Assurance chômage : l'Unédic face au cas des salariés frontaliers, une facture à 800 millions d'euros
Depuis 15 ans Béatrice Falletti, mère de famille, traverse la frontière tous les matins pour un poste de coordinatrice dans l’export à Genève. L'avantage de travailler en Suisse, dit-elle, c'est le salaire. En Suisse elle gagne six mille euros par mois. C'est trois fois plus qu'en France. Quand elle se retrouve au chômage il y a deux ans, ses indemnités sont calculées sur la base de son salaire suisse.
J‘avais 3500 euros de chômage, alors que si j’avais travaillé en France j’aurais eu à peine 2000 euros de salaire. Ca n’encourage pas à travailler en France.
Béatrice Falletti, transfrontalièreà l'Œil du 20H
Ce chômage élevé, c'est la France qui le paye. Il y a 24 ans, pour favoriser la libre circulation des travailleurs, les États européens signent un règlement selon lequel un salarié, lorsqu’il trouve un emploi de l’autre côté de la frontière, cotise dans le pays où il exerce. Mais quand il est licencié, c‘est le pays de résidence qui l’indemnise. En compensation, la France ne récupère qu’une toute petite partie des cotisations.
Pour certains, les indemnités atteignent des records
Julien 48 ans arrive en fin de droits, bientôt deux ans qu’il recherche du travail. Responsable marketing à Genève, il gagnait l'équivalent de 15 000 euros brut par mois .il a doublé son salaire. “On n’a pas l’habitude de ce genre de sommes", dit-il "C‘est déconcertant au départ.“
Quand sa société le licencie, son chômage s'élève à 6 795 par mois à la charge de la France alors qu’il cotisait en suisse.

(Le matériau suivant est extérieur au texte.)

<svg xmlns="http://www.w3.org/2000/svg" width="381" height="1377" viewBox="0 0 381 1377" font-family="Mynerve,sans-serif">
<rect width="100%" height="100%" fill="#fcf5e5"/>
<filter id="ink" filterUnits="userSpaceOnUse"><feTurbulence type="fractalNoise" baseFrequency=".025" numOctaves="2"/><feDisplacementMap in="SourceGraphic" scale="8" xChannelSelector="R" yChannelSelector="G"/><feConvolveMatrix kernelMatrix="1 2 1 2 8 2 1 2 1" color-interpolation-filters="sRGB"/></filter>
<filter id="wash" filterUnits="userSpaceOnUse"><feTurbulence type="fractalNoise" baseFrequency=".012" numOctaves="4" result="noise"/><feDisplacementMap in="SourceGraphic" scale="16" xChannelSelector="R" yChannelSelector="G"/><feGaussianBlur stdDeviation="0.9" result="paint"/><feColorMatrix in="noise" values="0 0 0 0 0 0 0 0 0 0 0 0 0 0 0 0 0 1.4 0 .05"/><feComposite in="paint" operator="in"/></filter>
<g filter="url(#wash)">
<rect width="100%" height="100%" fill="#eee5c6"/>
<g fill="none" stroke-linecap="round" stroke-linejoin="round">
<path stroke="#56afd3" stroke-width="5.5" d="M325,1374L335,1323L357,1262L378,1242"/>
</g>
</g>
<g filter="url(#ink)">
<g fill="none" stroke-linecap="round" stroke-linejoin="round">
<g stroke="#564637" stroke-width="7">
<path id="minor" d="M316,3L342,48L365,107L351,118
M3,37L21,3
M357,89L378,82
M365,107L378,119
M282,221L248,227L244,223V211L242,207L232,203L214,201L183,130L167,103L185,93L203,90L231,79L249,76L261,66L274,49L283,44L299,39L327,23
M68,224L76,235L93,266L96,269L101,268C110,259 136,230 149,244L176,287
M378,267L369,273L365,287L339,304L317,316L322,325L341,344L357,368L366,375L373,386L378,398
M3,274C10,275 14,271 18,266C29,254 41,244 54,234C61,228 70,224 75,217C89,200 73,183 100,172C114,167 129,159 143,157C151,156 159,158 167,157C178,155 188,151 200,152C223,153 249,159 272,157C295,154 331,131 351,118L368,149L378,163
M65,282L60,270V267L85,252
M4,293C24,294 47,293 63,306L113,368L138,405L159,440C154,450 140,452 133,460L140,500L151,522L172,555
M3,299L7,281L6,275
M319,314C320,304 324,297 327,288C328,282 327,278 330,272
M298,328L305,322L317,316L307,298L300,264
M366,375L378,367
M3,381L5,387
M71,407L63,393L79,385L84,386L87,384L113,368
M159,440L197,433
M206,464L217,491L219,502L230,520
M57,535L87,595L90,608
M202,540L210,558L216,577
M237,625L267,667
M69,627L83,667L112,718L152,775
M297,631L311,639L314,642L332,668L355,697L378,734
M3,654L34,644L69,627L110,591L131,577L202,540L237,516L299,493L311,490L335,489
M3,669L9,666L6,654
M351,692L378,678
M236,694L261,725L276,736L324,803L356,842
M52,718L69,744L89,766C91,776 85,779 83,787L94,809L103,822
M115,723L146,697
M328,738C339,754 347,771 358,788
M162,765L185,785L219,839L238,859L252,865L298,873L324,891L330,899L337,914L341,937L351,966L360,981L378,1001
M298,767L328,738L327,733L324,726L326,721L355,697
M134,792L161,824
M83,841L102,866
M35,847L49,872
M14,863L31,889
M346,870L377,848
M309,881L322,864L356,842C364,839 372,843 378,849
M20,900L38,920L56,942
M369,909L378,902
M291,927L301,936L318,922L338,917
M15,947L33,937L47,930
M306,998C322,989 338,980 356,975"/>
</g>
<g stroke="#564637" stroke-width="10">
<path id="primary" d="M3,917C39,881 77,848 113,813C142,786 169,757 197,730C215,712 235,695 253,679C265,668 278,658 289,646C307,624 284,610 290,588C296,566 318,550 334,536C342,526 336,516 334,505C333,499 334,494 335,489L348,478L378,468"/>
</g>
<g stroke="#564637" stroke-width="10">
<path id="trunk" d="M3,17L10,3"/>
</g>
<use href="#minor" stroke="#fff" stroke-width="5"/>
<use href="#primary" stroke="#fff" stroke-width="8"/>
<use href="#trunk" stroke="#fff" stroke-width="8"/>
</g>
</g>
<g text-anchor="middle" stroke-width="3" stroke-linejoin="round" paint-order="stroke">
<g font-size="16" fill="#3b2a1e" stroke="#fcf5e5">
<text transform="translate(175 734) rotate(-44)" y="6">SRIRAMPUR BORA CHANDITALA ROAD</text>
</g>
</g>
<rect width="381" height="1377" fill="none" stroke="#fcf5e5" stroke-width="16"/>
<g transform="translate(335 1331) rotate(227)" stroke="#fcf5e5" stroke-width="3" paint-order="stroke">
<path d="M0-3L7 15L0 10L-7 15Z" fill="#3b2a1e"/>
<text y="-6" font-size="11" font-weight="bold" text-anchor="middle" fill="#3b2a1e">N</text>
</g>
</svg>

Nous avons fait les calculs : en 2 ans l’Unédic lui aura versé 100 000 euros d’indemnités, quand la Suisse n’aura remboursé que 18 000 euros au titre des cotisations payées par Julien.
La Suisse y gagne. Cela serait pourtant logique que ce soit la Suisse, pays où je cotise, qui finance mon chômage
Frontalier au chômageà l'Œil du 20H
"Un déséquilibre insupportable"
L'Unédic rend public des chiffres chocs : les 77 000 frontaliers au chômage coûtent à la France 800 millions d'euros chaque année.
800 millions, c'est énorme et ça se reproduit chaque année. Au total c'est 9 milliards qui nous manquent aujourd’hui. C'est colossal et pourquoi on s’en occupe pas ?
Jean-Eudes Tesson, directeur de l'Unédicà l'Œil du 20H
Depuis 2016 pour rééquilibrer les comptes, la France tente de faire modifier le fameux règlement européen Un accord provisoire a même été conclu en 2019 pour que le chômage du frontalier soit payé par le pays d’emploi et non par celui où il réside. Le texte n’a jamais pu être adopté du fait de l’opposition de certains pays. Ce que confirme un diplomate français à Bruxelles.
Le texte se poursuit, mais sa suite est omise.